**About this task**
Say how many lines in the material below hold the word "Budidaya", and say nothing else.

**The data**

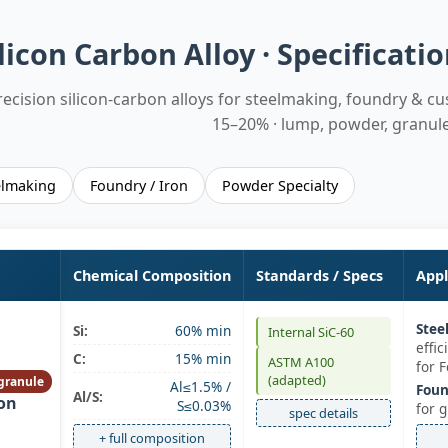
licon Carbon Alloy · Specificati
recision silicon‑carbon alloys for steelmaking, foundry & cu
15–20% · lump, powder, granul
elmaking
Foundry / Iron
Powder Specialty
Chemical Composition
Standards / Specs
Appl
Stee
Si:
60% min
Internal SiC‑60
effic
C:
15% min
ASTM A100
for F
(adapted)
granule
Al≤1.5% /
Foun
Al/S:
bon
S≤0.03%
for g
spec details
+ full composition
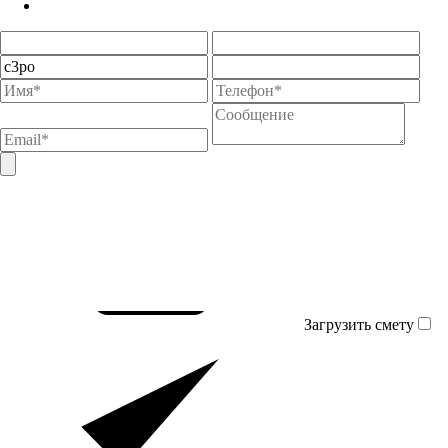
Загрузить смету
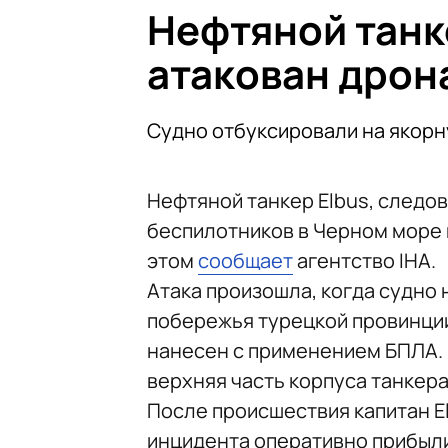
Нефтяной танк
атакован дрон
Судно отбуксировали на якорн
Нефтяной танкер Elbus, следов
беспилотников в Черном море 
этом
сообщает
агентство IHA.
Атака произошла, когда судно 
побережья турецкой провинци
нанесен с применением БПЛА. 
верхняя часть корпуса танкера
После происшествия капитан El
инцидента оперативно прибыли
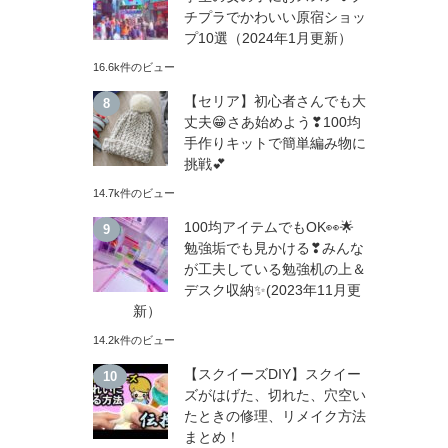
チプラでかわいい原宿ショッ
プ10選（2024年1月更新）
16.6k件のビュー
【セリア】初心者さんでも大
丈夫😁さあ始めよう❣100均
手作りキットで簡単編み物に
挑戦💕
14.7k件のビュー
100均アイテムでもOK👀🌟
勉強垢でも見かける❣みんな
が工夫している勉強机の上＆
デスク収納✨(2023年11月更
新）
14.2k件のビュー
【スクイーズDIY】スクイー
ズがはげた、切れた、穴空い
たときの修理、リメイク方法
まとめ！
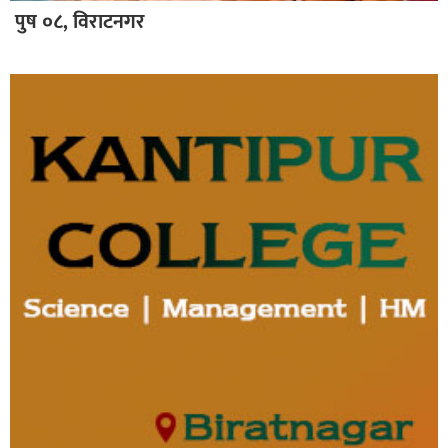
पुष ०८, विराटनगर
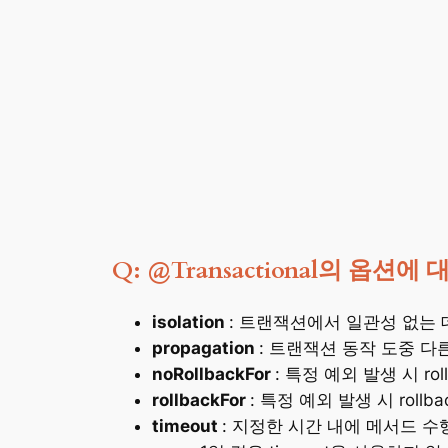
Q: @Transactional의 옵
isolation
: 트랜잭션에서 일관성 없는
propagation
: 트랜잭션 동작 도중 다
noRollbackFor
: 특정 예외 발생 시 ro
rollbackFor
: 특정 예외 발생 시 rollb
timeout
: 지정한 시간 내에 메서드 수행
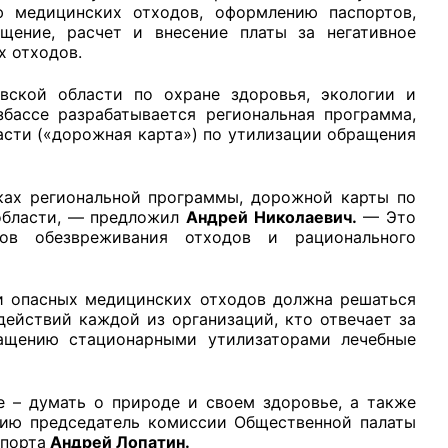
 медицинских отходов, оформлению паспортов,
щение, расчет и внесение платы за негативное
 отходов.
вской области по охране здоровья, экологии и
збассе разрабатывается региональная программа,
сти («дорожная карта») по утилизации обращения
ках региональной программы, дорожной карты по
области, — предложил
Андрей Николаевич.
— Это
сов обезвреживания отходов и рационального
и опасных медицинских отходов должна решаться
ействий каждой из организаций, кто отвечает за
ащению стационарными утилизаторами лечебные
 – думать о природе и своем здоровье, а также
нию председатель комиссии Общественной палаты
спорта
Андрей Лопатин.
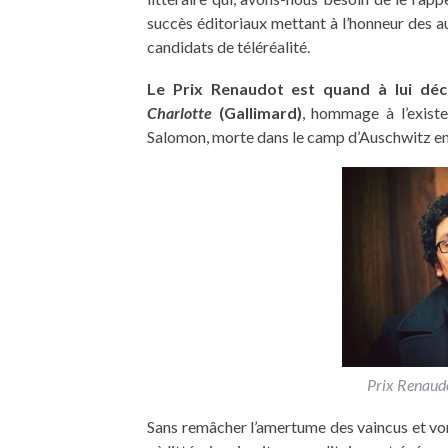
succès éditoriaux mettant à l’honneur des a
candidats de téléréalité.
Le Prix Renaudot est quand à lui dé
Charlotte
(Gallimard)
, hommage à l’existe
Salomon, morte dans le camp d’Auschwitz e
Prix Renaud
Sans remâcher l’amertume des vaincus et vom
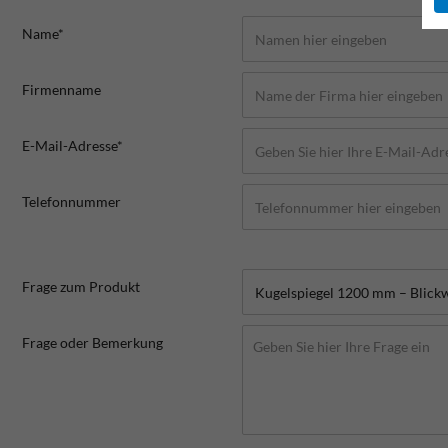
Name*
Firmenname
E-Mail-Adresse*
Telefonnummer
Frage zum Produkt
Frage oder Bemerkung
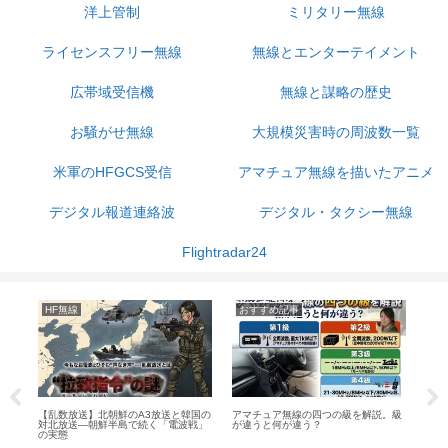
洋上管制
ミリタリー無線
ライセンスフリー無線
無線とエンターテイメント
広帯域受信機
無線と謀略の歴史
お騒がせ無線
大規模災害時の周波数一覧
米軍のHFGCS受信
アマチュア無線を描いたアニメ
デジタル報道連絡波
デジタル・タクシー無線
Flightradar24
HF無線
おすすめ記事
お
【乱数放送】北朝鮮のA3放送と韓国の
アマチュア無線の四つの級を解説。級
『ト
」の
対北放送―朝鮮半島で続く「電波戦」
が違うと何が違う？
子大
の実態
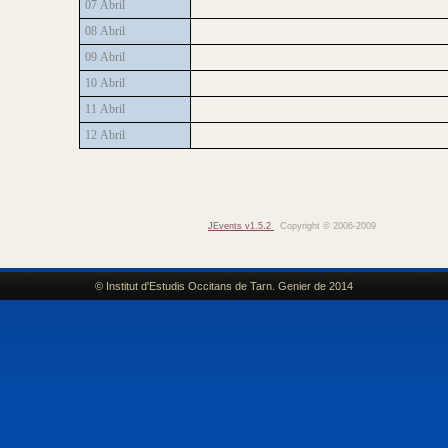
07 Abril
08 Abril
09 Abril
10 Abril
11 Abril
12 Abril
JEvents v1.5.2
Copyright © 2006-2009
© Institut d'Estudis Occitans de Tarn. Genier de 2014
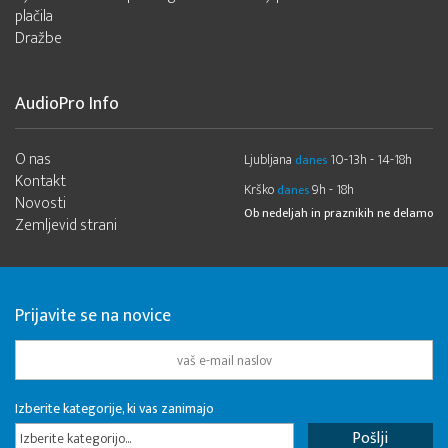
plačila
Dražbe
AudioPro Info
O nas
Ljubljana
10-13h - 14-18h
danes
Kontakt
Krško
9h - 18h
danes
Novosti
Ob nedeljah in praznikih ne delamo
Zemljevid strani
Prijavite se na novice
Izberite kategorije, ki vas zanimajo
Izberite kategorijo...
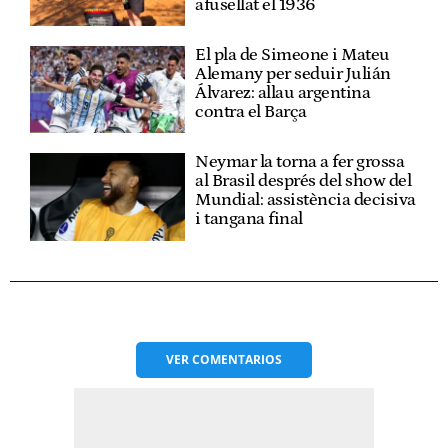
afusellat el 1936
El pla de Simeone i Mateu
Alemany per seduir Julián
Álvarez: allau argentina
contra el Barça
Neymar la torna a fer grossa
al Brasil després del show del
Mundial: assistència decisiva
i tangana final
VER
COMENTARIOS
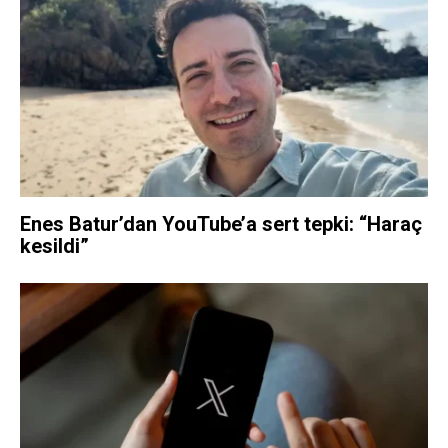
Enes Batur’dan YouTube’a sert tepki: “Haraç
kesildi”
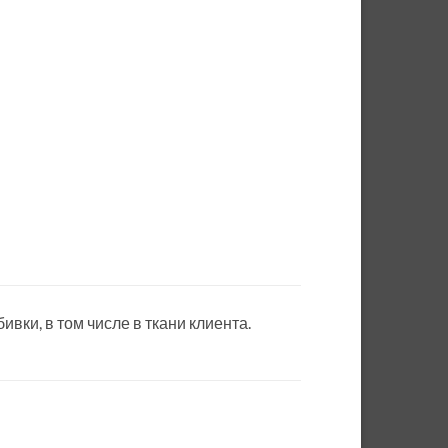
вки, в том числе в ткани клиента.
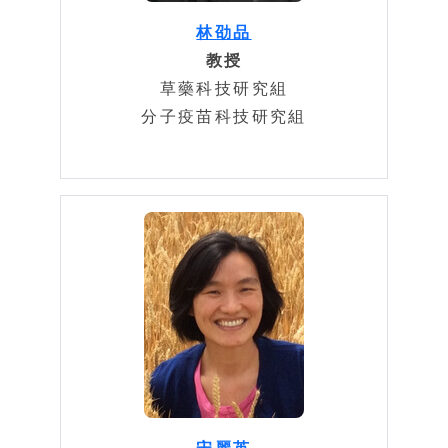
林劭品
教授
草藥科技研究組
分子疫苗科技研究組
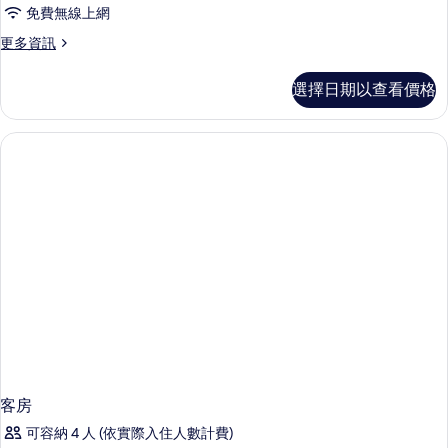
免費無線上網
更
更多資訊
多
客
選擇日期以查看價格
房
的
詳
情
客房
可容納 4 人 (依實際入住人數計費)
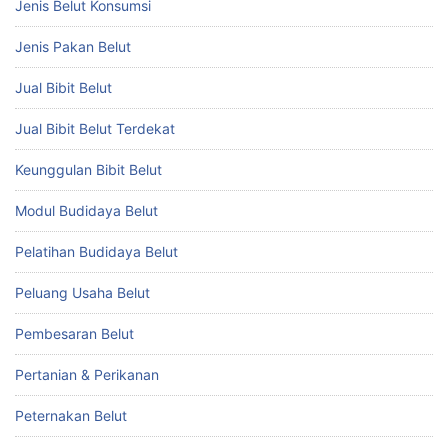
Jenis Belut Konsumsi
Jenis Pakan Belut
Jual Bibit Belut
Jual Bibit Belut Terdekat
Keunggulan Bibit Belut
Modul Budidaya Belut
Pelatihan Budidaya Belut
Peluang Usaha Belut
Pembesaran Belut
Pertanian & Perikanan
Peternakan Belut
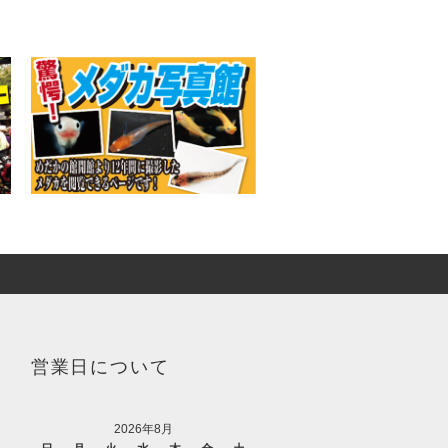
営業日について
2026年8月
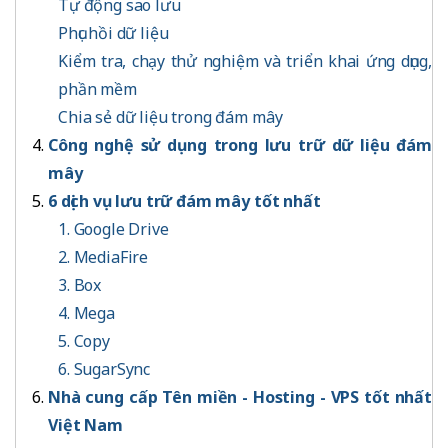
Tự động sao lưu
Phục hồi dữ liệu
Kiểm tra, chạy thử nghiệm và triển khai ứng dụng,
phần mềm
Chia sẻ dữ liệu trong đám mây
Công nghệ sử dụng trong lưu trữ dữ liệu đám
mây
6 dịch vụ lưu trữ đám mây tốt nhất
1. Google Drive
2. MediaFire
3. Box
4. Mega
5. Copy
6. SugarSync
Nhà cung cấp Tên miền - Hosting - VPS tốt nhất
Việt Nam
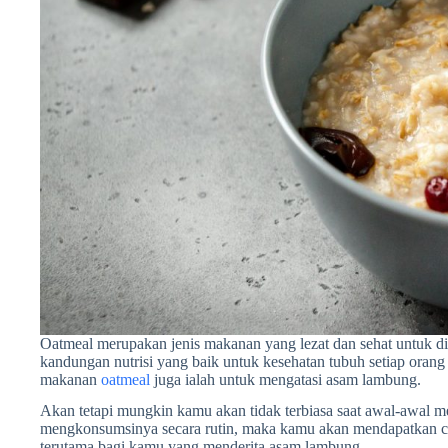
Oatmeal merupakan jenis makanan yang lezat dan sehat untuk 
kandungan nutrisi yang baik untuk kesehatan tubuh setiap oran
makanan
oatmeal
juga ialah untuk mengatasi asam lambung.
Akan tetapi mungkin kamu akan tidak terbiasa saat awal-awal
mengkonsumsinya secara rutin, maka kamu akan mendapatkan cu
terutama bagi kamu yang menderita asam lambung.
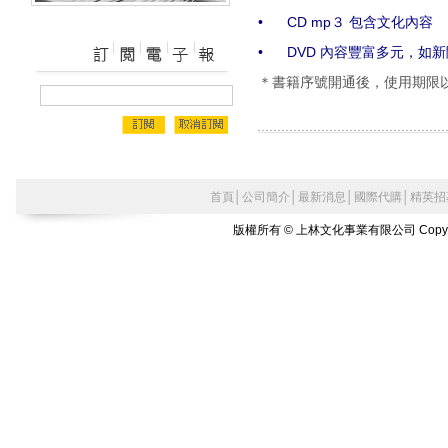
•
CD mp
３ 包含文化內容
•
DVD
內容豐富多元，如新
＊書籍序號開通後，使用期限以
首頁
│
公司簡介
│
最新消息
│
國際代購
│
精英招
版權所有 © 上林文化事業有限公司 Copyright©2010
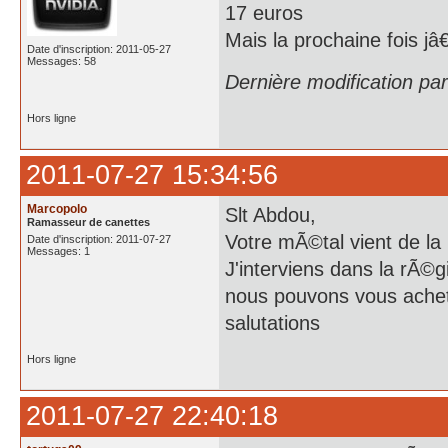
17 euros
Mais la prochaine fois j
Date d'inscription: 2011-05-27
Messages: 58
Dernière modification pa
Hors ligne
2011-07-27 15:34:56
Marcopolo
Slt Abdou,
Ramasseur de canettes
Votre mÃ©tal vient de l
Date d'inscription: 2011-07-27
Messages: 1
J'interviens dans la rÃ©
nous pouvons vous achete
salutations
Hors ligne
2011-07-27 22:40:18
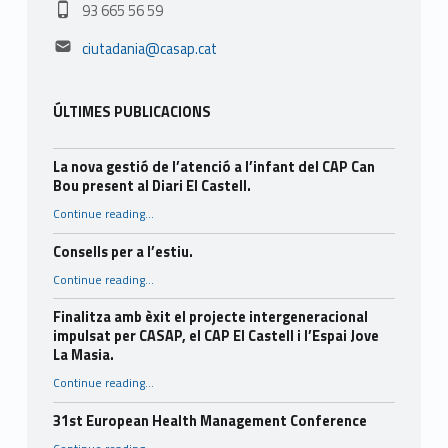
Phone number:
93 665 56 59
Email address:
ciutadania@casap.cat
ÚLTIMES PUBLICACIONS
La nova gestió de l’atenció a l’infant del CAP Can
Bou present al Diari El Castell.
Continue reading
…
“La nova gestió de l’atenció a l’infant del CAP Can Bou present al Diari El Castell.”
Consells per a l’estiu.
“Consells per a l’estiu.”
Continue reading
…
Finalitza amb èxit el projecte intergeneracional
impulsat per CASAP, el CAP El Castell i l’Espai Jove
La Masia.
Continue reading
…
“Finalitza amb èxit el projecte intergeneracional impulsat per CASAP, el CAP El Castell i l’Espai Jove La Masia.”
31st European Health Management Conference
“31st European Health Management Conference”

**Task result**
2